What is needed.
From the text about Foster Brooks, list every performer it names. Leave out names that appear only inside a show title.

One of the things that we rarely see portrayed on television anymore is the character of the lovable and affable drunk.

Hal Smith famously played the hapless and chronically drunk Otis on The Andy Griffith Show, but another well known funny man “drunkard” was actor and comedian, Foster Brooks.

Brooks put people like Dean Martin in stitches as he expertly acted the drunk professional on his way to perform jobs that necessitate intense sobriety.

Brooks’ over-the-top antics always drew laughter for the utter absurdity of it all.

Foster Brooks Slays

Foster Brooks was the king of making it impossible not to laugh.

Brooks perfectly stumbles over the three sections of the brain during a skit where he plays a drunk brain surgeon at the bar trying to “settle his nerves” before heading to work.

He sends the audience into a fit of laughter as he declares “I’ll know it when I see it!” when he forgets the third major part of the brain.

Martin really cracks up when Brooks comes back as an impaired airline pilot — once again settling his nerves before work — and keeps asking Dean if he’s sure he’s not also an airline pilot as he comes up with words Brooks is drunkenly forgetting.

Dataset.
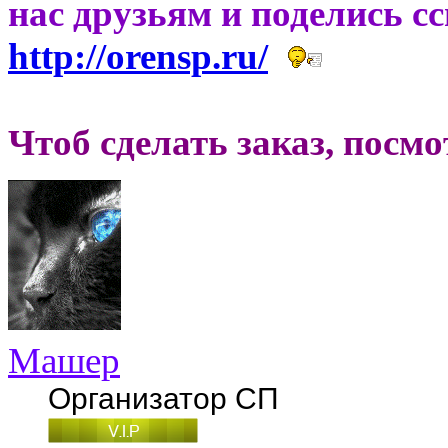
нас друзьям и поделись с
http://orensp.ru/
Чтоб сделать заказ, посм
Машер
Организатор СП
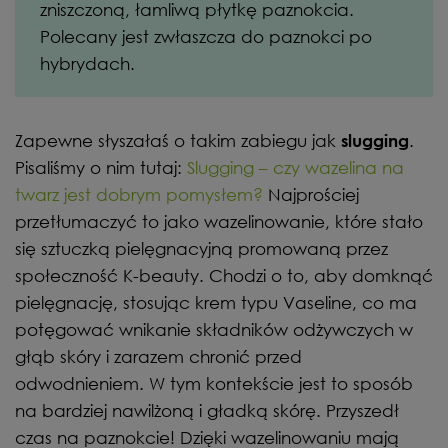
zniszczoną, łamliwą płytkę paznokcia.
Polecany jest zwłaszcza do paznokci po
hybrydach.
Zapewne słyszałaś o takim zabiegu jak
.
slugging
Pisaliśmy o nim tutaj:
Slugging – czy wazelina na
twarz jest dobrym pomysłem?
Najprościej
przetłumaczyć to jako wazelinowanie, które stało
się sztuczką pielęgnacyjną promowaną przez
społeczność K-beauty. Chodzi o to, aby domknąć
pielęgnację, stosując krem typu Vaseline, co ma
potęgować wnikanie składników odżywczych w
głąb skóry i zarazem chronić przed
odwodnieniem. W tym kontekście jest to sposób
na bardziej nawilżoną i gładką skórę. Przyszedł
czas na paznokcie! Dzięki wazelinowaniu mają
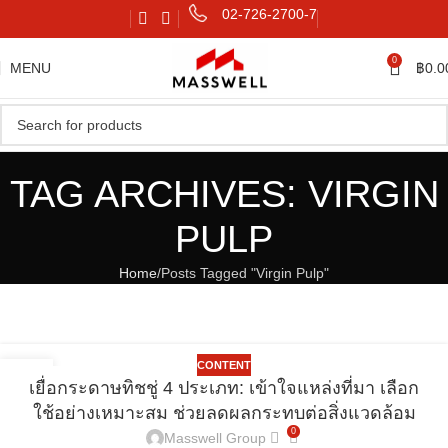
02-726-2700-7
0
MENU
฿
0.0
TAG ARCHIVES: VIRGIN
PULP
Home
Posts Tagged "Virgin Pulp"
CONTENT
20
เยื่อกระดาษทิชชู่ 4 ประเภท: เข้าใจแหล่งที่มา เลือก
พ.ย.
ใช้อย่างเหมาะสม ช่วยลดผลกระทบต่อสิ่งแวดล้อม
0
Masswell Group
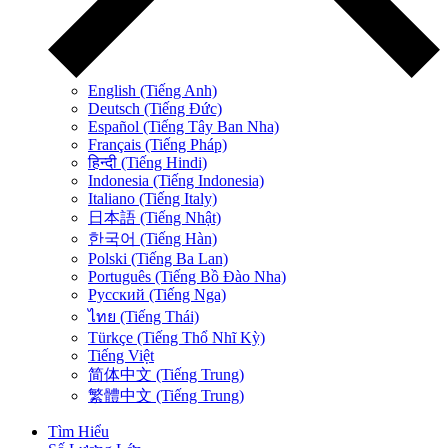
English (Tiếng Anh)
Deutsch (Tiếng Đức)
Español (Tiếng Tây Ban Nha)
Français (Tiếng Pháp)
हिन्दी (Tiếng Hindi)
Indonesia (Tiếng Indonesia)
Italiano (Tiếng Italy)
日本語 (Tiếng Nhật)
한국어 (Tiếng Hàn)
Polski (Tiếng Ba Lan)
Português (Tiếng Bồ Đào Nha)
Русский (Tiếng Nga)
ไทย (Tiếng Thái)
Türkçe (Tiếng Thổ Nhĩ Kỳ)
Tiếng Việt
简体中文 (Tiếng Trung)
繁體中文 (Tiếng Trung)
Tìm Hiểu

Your response.
Hal Smith, Foster Brooks, Dean Martin